Scalawag: You conclude in Pure America that the future eugenicists strove to build did come to fruition. More than the underpinnings of Western State's transformation into condos and a luxury hotel, eugenics also plays out as a privatized health care system beyond the reach of poor people. "Survival of the fittest" discourse is one way it survives, used callously to dismiss COVID-19 victims and casualties of Texas' deregulated infrastructure. If our eugenic past elucidates our present, then what kind of accountability can we expect moving forward? How can we confront contemporary eugenics?
Catte: We very obviously need a system of health care in the United States that isn't predicated on rationing access to services that people need to survive. Currently, we have a market system of governance, and the eugenic implications of that system are vast. We have tied health care to employment, meaning that we must earn the right to take care of our bodies and minds by first putting them to work in suitable ways, or accept inferior access if we are unable to do that. We have a system that allows people to die of preventable disease, that demands wellness is contingent on our ability to pay for it, that profits from medical racism, and that sustains itself through Byzantine roadblocks intended to prevent even people eligible for services from using them.

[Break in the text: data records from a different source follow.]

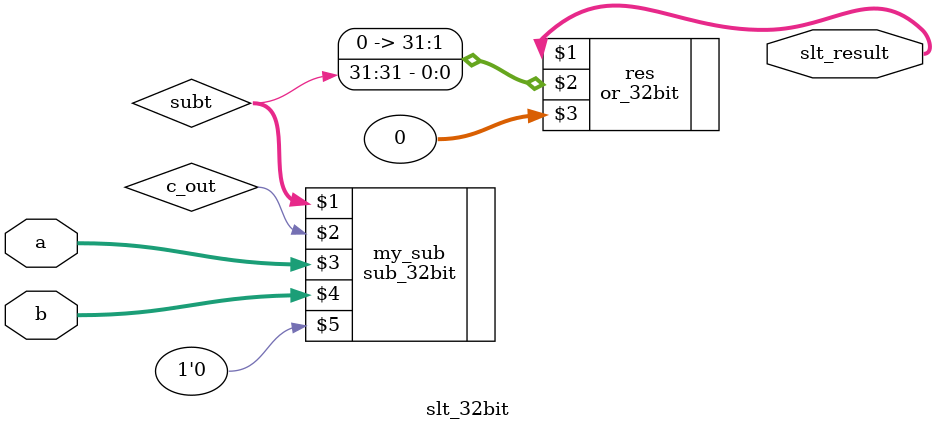
<source format=v>
module slt_32bit (
	output [31:0] slt_result,
	input [31:0] a,
	input [31:0] b
);

	wire c_out;
	wire [31:0] subt;
	
	sub_32bit my_sub (subt, c_out, a, b, 1'b0);	
	
	or_32bit res (slt_result, {31'b0, subt[31]}, 32'b0); // the slt result is msb of sub result
	
	
endmodule


	
</source>
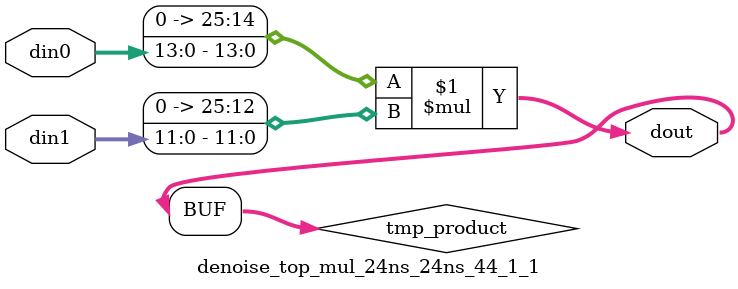
<source format=v>

`timescale 1 ns / 1 ps

 module denoise_top_mul_24ns_24ns_44_1_1(din0, din1, dout);
parameter ID = 1;
parameter NUM_STAGE = 0;
parameter din0_WIDTH = 14;
parameter din1_WIDTH = 12;
parameter dout_WIDTH = 26;

input [din0_WIDTH - 1 : 0] din0; 
input [din1_WIDTH - 1 : 0] din1; 
output [dout_WIDTH - 1 : 0] dout;

wire signed [dout_WIDTH - 1 : 0] tmp_product;
























assign tmp_product = $signed({1'b0, din0}) * $signed({1'b0, din1});











assign dout = tmp_product;





















endmodule

</source>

We also need to fix federal intervention laws and policies that make life difficult for disabled people in cruel and unnecessary ways. One fix would be ceasing to use a spouse's income to determine eligibility for Supplemental Security Income and Medicaid. Many disabled people cite this reality as a reason they cannot marry and feel it produces outcomes reminiscent of early 20th century eugenic marriage restrictions. Another fix would be repealing employment laws that make it legal to pay disabled workers a subminimum wage. Disabled workers are workers, not the beneficiaries of a charitable arrangement, but attitudes persist that frame their labor in those terms.
Scalawag: What do you hope comes out of Pure America?
Catte: I have one very specific hope, and that is to see the cemeteries associated with state hospitals in Virginia receive further protections from the state. More broadly, I think the state could be investing more resources in preserving and protecting sites associated with the history of disability, but I personally have a special interest in hospital cemeteries. People who read Pure America will learn about the hospital cemetery in Staunton where patients were buried anonymously, which is now on private property that is part of the luxury development I mentioned. It feels like a hopeless case in terms of intervening to reverse neglect. But the former Lynchburg Colony, which I also write about and which eventually became the Central Virginia Training Center, only closed in 2020, and there is a large cemetery on the grounds there as well. I hope the state is more thoughtful about what becomes of the site and how it will ensure the people buried on the grounds have a dignified place of rest.